[Dataset entries]
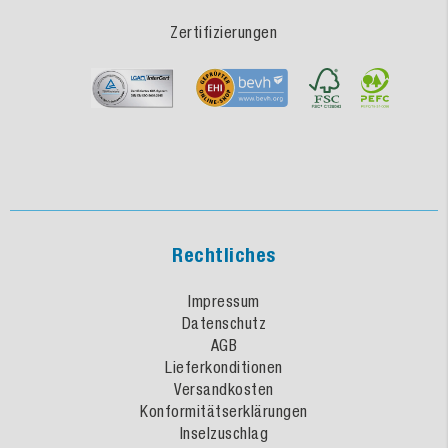
Zertifizierungen
Rechtliches
Impressum
Datenschutz
AGB
Lieferkonditionen
Versandkosten
Konformitätserklärungen
Inselzuschlag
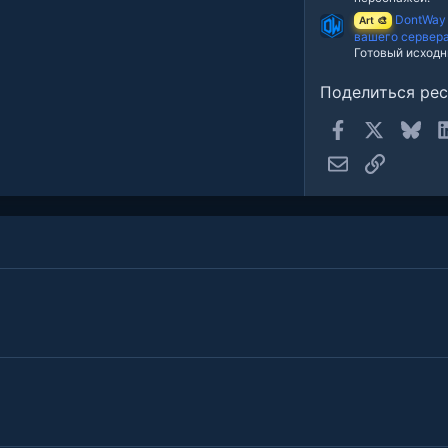
DontWay
Art 🎨
вашего сервер
Готовый исходн
Поделиться ре
Facebook
X
Blue
Электронная п
Ссылка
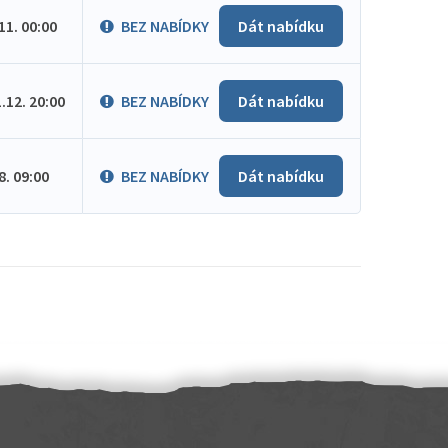
.11. 00:00
BEZ NABÍDKY
Dát nabídku
1.12. 20:00
BEZ NABÍDKY
Dát nabídku
.8. 09:00
BEZ NABÍDKY
Dát nabídku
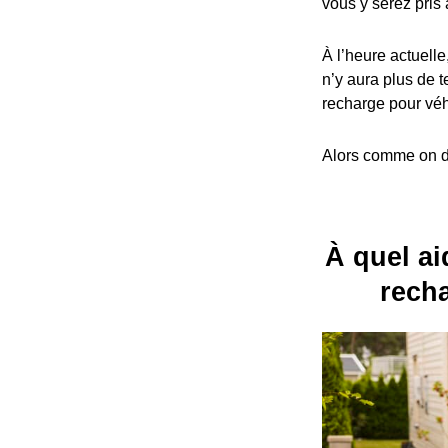
vous y serez pris 
À l’heure actuelle
n’y aura plus de t
recharge pour véh
Alors comme on dit
À quel aid
recha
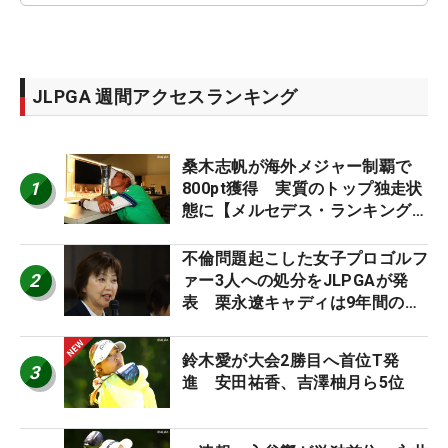
JLPGA 週間アクセスランキング
桑木志帆が海外メジャー制覇で
1
800pt獲得 実質のトップ独走状
態に【メルセデス・ランキング番
外編】
不倫問題起こした女子プロゴルフ
2
ァー3人への処分をJLPGAが発
表 栗永遼キャディは9年間の立
ち入り禁止
鈴木愛が大会2勝目へ首位T発
3
進 安田祐香、吉澤柚月ら5位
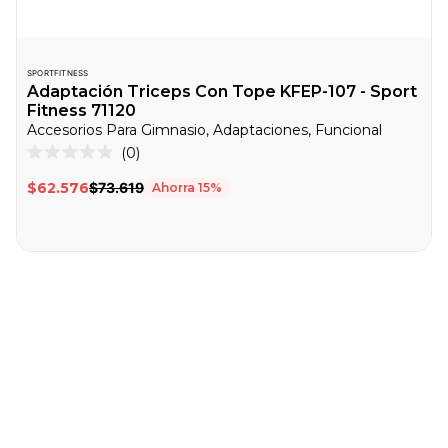
SPORTFITNESS
Adaptación Triceps Con Tope KFEP-107 - Sport
Fitness 71120
Accesorios Para Gimnasio, Adaptaciones, Funcional
Haz
0
Calificado
clic
0
$62.576
$73.619
Ahorra
15
%
de
para
5
desplazarte
estrellas
a
las
reseñas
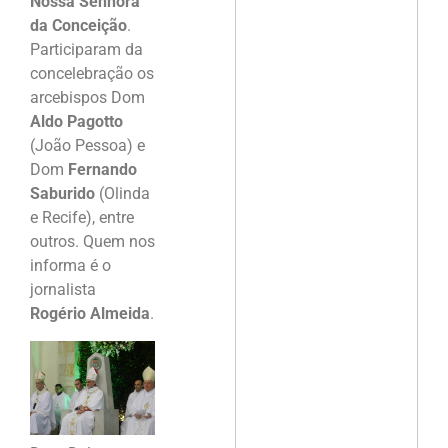
Nossa Senhora
da Conceição
.
Participaram da
concelebração os
arcebispos Dom
Aldo Pagotto
(João Pessoa) e
Dom
Fernando
Saburido
(Olinda
e Recife), entre
outros. Quem nos
informa é o
jornalista
Rogério Almeida
.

■ Exercise prompt:
Copy every line of text from all the material above, keeping each one word for word and in its original order. Leave the pictures out of your answer.

■ Response to this task:
Zertifizierungen
Rechtliches
Impressum
Datenschutz
AGB
Lieferkonditionen
Versandkosten
Konformitätserklärungen
Inselzuschlag
DontWay
Art 🎨
вашего сервер
Готовый исходн
Поделиться ре
Facebook
X
Blue
Электронная п
Ссылка
.11. 00:00
BEZ NABÍDKY
Dát nabídku
1.12. 20:00
BEZ NABÍDKY
Dát nabídku
.8. 09:00
BEZ NABÍDKY
Dát nabídku
vous y serez pris 
À l’heure actuelle
n’y aura plus de t
recharge pour véh
Alors comme on dit
À quel aid
recha
JLPGA 週間アクセスランキング
桑木志帆が海外メジャー制覇で
1
800pt獲得 実質のトップ独走状
態に【メルセデス・ランキング番
外編】
不倫問題起こした女子プロゴルフ
2
ァー3人への処分をJLPGAが発
表 栗永遼キャディは9年間の立
ち入り禁止
鈴木愛が大会2勝目へ首位T発
3
進 安田祐香、吉澤柚月ら5位
SPORTFITNESS
Adaptación Triceps Con Tope KFEP-107 - Sport
Fitness 71120
Accesorios Para Gimnasio, Adaptaciones, Funcional
Haz
0
Calificado
clic
0
$62.576
$73.619
Ahorra
15
%
de
para
5
desplazarte
estrellas
a
las
reseñas
Nossa Senhora
da Conceição
.
Participaram da
concelebração os
arcebispos Dom
Aldo Pagotto
(João Pessoa) e
Dom
Fernando
Saburido
(Olinda
e Recife), entre
outros. Quem nos
informa é o
jornalista
Rogério Almeida
.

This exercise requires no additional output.